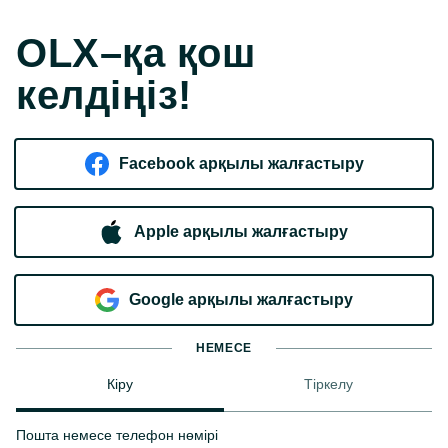
OLX–қа қош
келдіңіз!
Facebook арқылы жалғастыру
Apple арқылы жалғастыру
Google арқылы жалғастыру
НЕМЕСЕ
Кіру
Тіркелу
Пошта немесе телефон нөмірі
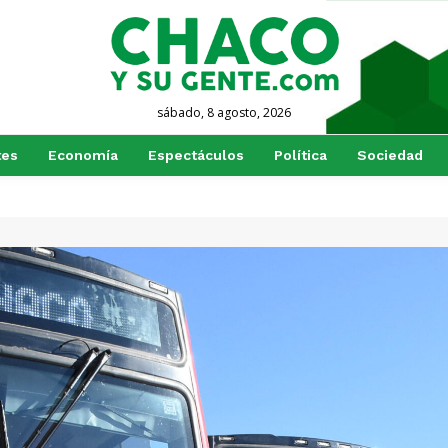
sábado, 8 agosto, 2026
tes
Economía
Espectáculos
Política
Sociedad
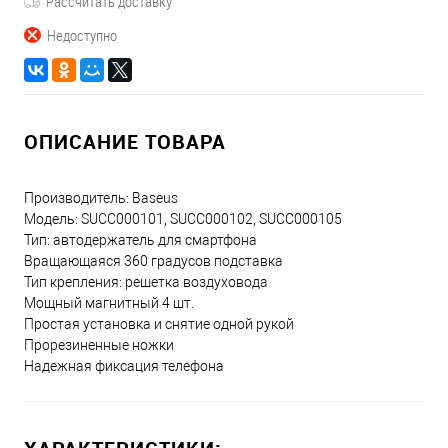
Рассчитать доставку
Недоступно
ОПИСАНИЕ ТОВАРА
Производитель: Baseus
Модель: SUCC000101, SUCC000102, SUCC000105
Тип: автодержатель для смартфона
Вращающаяся 360 градусов подставка
Тип крепления: решетка воздуховода
Мощный магнитный 4 шт.
Простая установка и снятие одной рукой
Прорезиненные ножки
Надежная фиксация телефона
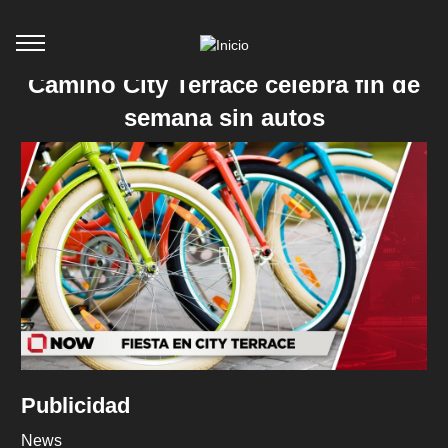
Camino City Terrace celebra fin de
semana sin autos
Publicidad
News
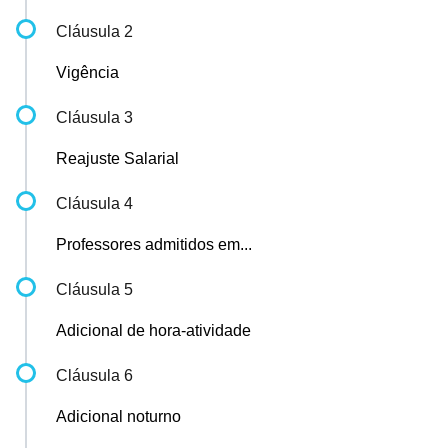
Cláusula 2
Vigência
Cláusula 3
Reajuste Salarial
Cláusula 4
Professores admitidos em...
Cláusula 5
Adicional de hora-atividade
Cláusula 6
Adicional noturno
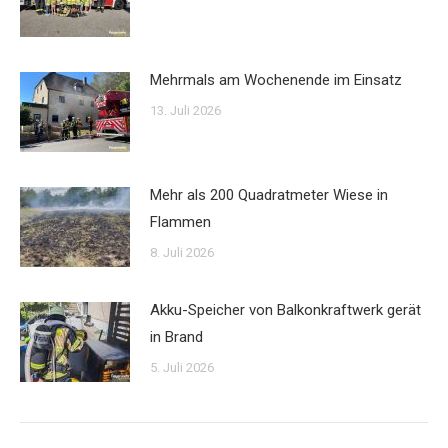
Mehrmals am Wochenende im Einsatz
13. Juli 2026
Mehr als 200 Quadratmeter Wiese in
Flammen
8. Juli 2026
Akku-Speicher von Balkonkraftwerk gerät
in Brand
5. Juli 2026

________

- [ABOUT THIS EXERCISE]:
Render every line of text from the rows above as a Markdown table with the columns Nr and Line, numbering the lines in order and omitting blank ones. Leave the pictures out.

- [RESPONSE BOX]:
| Nr | Line |
|---|---|
| 1 | OLX–қа қош |
| 2 | келдіңіз! |
| 3 | Facebook арқылы жалғастыру |
| 4 | Apple арқылы жалғастыру |
| 5 | Google арқылы жалғастыру |
| 6 | НЕМЕСЕ |
| 7 | Кіру |
| 8 | Тіркелу |
| 9 | Пошта немесе телефон нөмірі |
| 10 | sábado, 8 agosto, 2026 |
| 11 | tes |
| 12 | Economía |
| 13 | Espectáculos |
| 14 | Política |
| 15 | Sociedad |
| 16 | Рассчитать доставку |
| 17 | Недоступно |
| 18 | ОПИСАНИЕ ТОВАРА |
| 19 | Производитель: Baseus |
| 20 | Модель: SUCC000101, SUCC000102, SUCC000105 |
| 21 | Тип: автодержатель для смартфона |
| 22 | Вращающаяся 360 градусов подставка |
| 23 | Тип крепления: решетка воздуховода |
| 24 | Мощный магнитный 4 шт. |
| 25 | Простая установка и снятие одной рукой |
| 26 | Прорезиненные ножки |
| 27 | Надежная фиксация телефона |
| 28 | Camino City Terrace celebra fin de |
| 29 | semana sin autos |
| 30 | Publicidad |
| 31 | News |
| 32 | Cláusula 2 |
| 33 | Vigência |
| 34 | Cláusula 3 |
| 35 | Reajuste Salarial |
| 36 | Cláusula 4 |
| 37 | Professores admitidos em... |
| 38 | Cláusula 5 |
| 39 | Adicional de hora-atividade |
| 40 | Cláusula 6 |
| 41 | Adicional noturno |
| 42 | Mehrmals am Wochenende im Einsatz |
| 43 | 13. Juli 2026 |
| 44 | Mehr als 200 Quadratmeter Wiese in |
| 45 | Flammen |
| 46 | 8. Juli 2026 |
| 47 | Akku-Speicher von Balkonkraftwerk gerät |
| 48 | in Brand |
| 49 | 5. Juli 2026 |